In reading Jeet's message, and the posts on the message board, I've been reminded again of how important it is to judge artists by their best efforts—particularly when those artists were, like Barks and Stanley, required to turn out a large amount of work at a steady clip. I re-read all of Barks' duck stories and all of Stanley's Lulu stories when I was making choices for A Smithsonian Book of Comic-Book Comics more than twenty years ago, and I remember being struck at the time by the mediocrity—that's the only word—of much of what I read. It wasn't that Barks and Stanley were ever less than conscientious professionals, but only that they couldn't afford to wait for inspiration to strike. They had deadlines to meet; and it was because they wrote and drew so steadily that they were fully prepared to meet the challenge when the Muse did make her appearance.

Comparing the best work of the two artists—and I don't think more than 10 percent of either man's output really deserves that title—it's certainly true that Stanley evokes the community life of Lulu's rather down-at-heel small Northeastern city more effectively than Barks does the life of Duckburg (which is always more a prop than a real town). I would still give the palm to Barks, though, because his richest stories have a psychological subtlety and, more than that, a psychological intensity that I don't think Stanley ever quite achieves, even in those stories he drew himself. Is there a Stanley story in which any character is as brilliantly brought to life as Donald Duck in Barks's ten-page story in the October 1952 Walt Disney's Comics? I don't know of any; and, for me, it's through the creation of such characters—instantly recognizable, but open to us in a way that real people are not—that fiction of any kind ultimately justifies its existence.

April 1, 2005:

ROBOTS: I finally saw it the other day, and I can't bring myself to write a full review of it. It is the most formulaic computer-animated film I've seen to date. Almost everything about it is numbingly predictable—the pointless movie-star voices, the pop-song borrowings, the synthetically sentimental orchestral score, the busy sequences that evoke theme-park rides and video games, the flimsy story (in this case a knockoff of Monsters, Inc.), and, above all, the sanctimonious fraudulence with which the film's makers, employees of Rupert Murdoch, wag their fingers at businessmen dedicated to maximizing profits. A pinch of irony, if you please. There's a fart gag, of course, an unusually elaborate and prolonged piece of business, in fact, as if the filmmakers were determined to put to rout those doubters (like me) who couldn't envision how metal bodies could be flatulent. I saw Robots during school vacation, with fifty or more children in the audience, and it was only during this part of the film that I heard the kids laugh.

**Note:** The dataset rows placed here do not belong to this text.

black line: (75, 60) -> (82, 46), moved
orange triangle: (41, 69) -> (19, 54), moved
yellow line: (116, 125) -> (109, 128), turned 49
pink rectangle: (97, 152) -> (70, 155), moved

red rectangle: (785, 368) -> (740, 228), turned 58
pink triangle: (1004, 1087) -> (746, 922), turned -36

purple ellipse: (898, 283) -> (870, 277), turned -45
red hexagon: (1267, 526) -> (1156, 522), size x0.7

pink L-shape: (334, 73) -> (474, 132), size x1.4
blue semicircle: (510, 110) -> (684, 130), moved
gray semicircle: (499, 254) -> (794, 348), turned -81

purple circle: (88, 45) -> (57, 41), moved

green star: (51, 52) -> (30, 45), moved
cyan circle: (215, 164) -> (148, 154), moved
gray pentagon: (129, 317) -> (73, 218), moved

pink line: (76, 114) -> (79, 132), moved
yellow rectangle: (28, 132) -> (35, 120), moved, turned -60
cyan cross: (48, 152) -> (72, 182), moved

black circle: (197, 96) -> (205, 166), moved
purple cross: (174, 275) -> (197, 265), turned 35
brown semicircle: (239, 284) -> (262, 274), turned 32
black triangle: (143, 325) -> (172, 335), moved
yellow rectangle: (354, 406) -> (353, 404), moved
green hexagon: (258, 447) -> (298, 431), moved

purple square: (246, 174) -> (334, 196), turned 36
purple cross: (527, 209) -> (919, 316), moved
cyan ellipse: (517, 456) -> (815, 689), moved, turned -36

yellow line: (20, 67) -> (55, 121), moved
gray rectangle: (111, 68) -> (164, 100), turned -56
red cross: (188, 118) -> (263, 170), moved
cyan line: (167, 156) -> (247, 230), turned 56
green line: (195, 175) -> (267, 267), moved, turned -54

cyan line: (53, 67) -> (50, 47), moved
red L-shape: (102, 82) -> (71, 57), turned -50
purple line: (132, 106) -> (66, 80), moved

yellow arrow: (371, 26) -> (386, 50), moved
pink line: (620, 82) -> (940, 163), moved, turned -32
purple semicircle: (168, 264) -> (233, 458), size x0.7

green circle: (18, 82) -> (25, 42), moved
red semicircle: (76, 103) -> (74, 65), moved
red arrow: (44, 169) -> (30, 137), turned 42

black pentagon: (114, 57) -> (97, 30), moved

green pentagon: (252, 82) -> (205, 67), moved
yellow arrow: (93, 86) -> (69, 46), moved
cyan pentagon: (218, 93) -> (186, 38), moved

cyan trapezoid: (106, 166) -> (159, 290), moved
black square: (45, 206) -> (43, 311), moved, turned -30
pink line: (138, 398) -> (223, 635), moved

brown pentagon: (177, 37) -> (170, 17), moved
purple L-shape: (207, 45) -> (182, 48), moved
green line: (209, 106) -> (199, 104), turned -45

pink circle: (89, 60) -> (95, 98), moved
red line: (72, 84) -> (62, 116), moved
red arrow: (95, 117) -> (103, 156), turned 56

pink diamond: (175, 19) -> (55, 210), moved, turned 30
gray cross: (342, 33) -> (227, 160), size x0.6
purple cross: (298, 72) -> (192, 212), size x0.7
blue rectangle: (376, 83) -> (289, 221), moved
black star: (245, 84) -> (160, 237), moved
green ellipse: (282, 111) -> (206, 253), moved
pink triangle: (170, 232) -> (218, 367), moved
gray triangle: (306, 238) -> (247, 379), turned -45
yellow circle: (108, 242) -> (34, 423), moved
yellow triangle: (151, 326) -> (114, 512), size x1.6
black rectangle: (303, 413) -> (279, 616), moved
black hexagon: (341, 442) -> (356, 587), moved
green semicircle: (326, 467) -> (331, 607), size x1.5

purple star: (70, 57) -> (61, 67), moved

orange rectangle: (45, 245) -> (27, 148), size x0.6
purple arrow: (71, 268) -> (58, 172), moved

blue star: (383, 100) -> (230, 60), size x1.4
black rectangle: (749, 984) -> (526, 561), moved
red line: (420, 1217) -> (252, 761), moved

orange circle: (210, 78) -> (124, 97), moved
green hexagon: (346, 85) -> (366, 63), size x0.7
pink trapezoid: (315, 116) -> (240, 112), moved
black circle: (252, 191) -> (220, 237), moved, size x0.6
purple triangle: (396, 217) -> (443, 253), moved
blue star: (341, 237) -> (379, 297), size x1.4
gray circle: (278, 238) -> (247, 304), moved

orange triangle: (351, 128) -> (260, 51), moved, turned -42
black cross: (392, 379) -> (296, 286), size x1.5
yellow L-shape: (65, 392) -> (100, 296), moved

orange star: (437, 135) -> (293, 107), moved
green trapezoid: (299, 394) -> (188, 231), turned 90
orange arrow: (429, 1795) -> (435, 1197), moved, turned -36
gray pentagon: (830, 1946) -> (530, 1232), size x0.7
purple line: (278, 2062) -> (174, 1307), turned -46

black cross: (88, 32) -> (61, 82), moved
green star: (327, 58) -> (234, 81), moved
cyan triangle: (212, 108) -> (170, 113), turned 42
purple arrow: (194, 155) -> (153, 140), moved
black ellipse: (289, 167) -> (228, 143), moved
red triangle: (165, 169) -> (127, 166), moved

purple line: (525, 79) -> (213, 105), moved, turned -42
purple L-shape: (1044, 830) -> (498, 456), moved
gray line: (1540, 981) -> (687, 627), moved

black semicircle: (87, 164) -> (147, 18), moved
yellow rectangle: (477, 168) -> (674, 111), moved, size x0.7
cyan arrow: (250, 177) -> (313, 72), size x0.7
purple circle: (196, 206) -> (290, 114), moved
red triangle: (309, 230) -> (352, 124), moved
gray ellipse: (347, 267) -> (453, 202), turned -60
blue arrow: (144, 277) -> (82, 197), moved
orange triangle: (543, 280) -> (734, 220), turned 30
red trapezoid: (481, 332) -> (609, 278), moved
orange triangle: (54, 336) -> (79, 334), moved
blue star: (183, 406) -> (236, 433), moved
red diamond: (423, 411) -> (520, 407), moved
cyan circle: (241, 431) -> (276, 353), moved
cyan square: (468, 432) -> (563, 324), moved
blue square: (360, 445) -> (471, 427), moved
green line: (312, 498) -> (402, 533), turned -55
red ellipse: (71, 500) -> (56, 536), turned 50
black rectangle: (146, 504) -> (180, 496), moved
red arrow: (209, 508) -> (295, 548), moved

There are a few traces of thought in the film—I enjoyed the sequence in Robots' version of Grand Central Terminal, which reflects the experience of real New Yorkers (the Blue Sky studio is still located in White Plains, I believe), and I applaud the use of a Tom Waits song on the soundtrack. For the most part, though, I came away feeling that Robots had been made by talented people who had been working very hard at suppressing those talents. What a way to spend several years of your life—and how depressing to see a film like this one, so soon after The Incredibles and The Polar Express have shown us what computer animation is already capable of.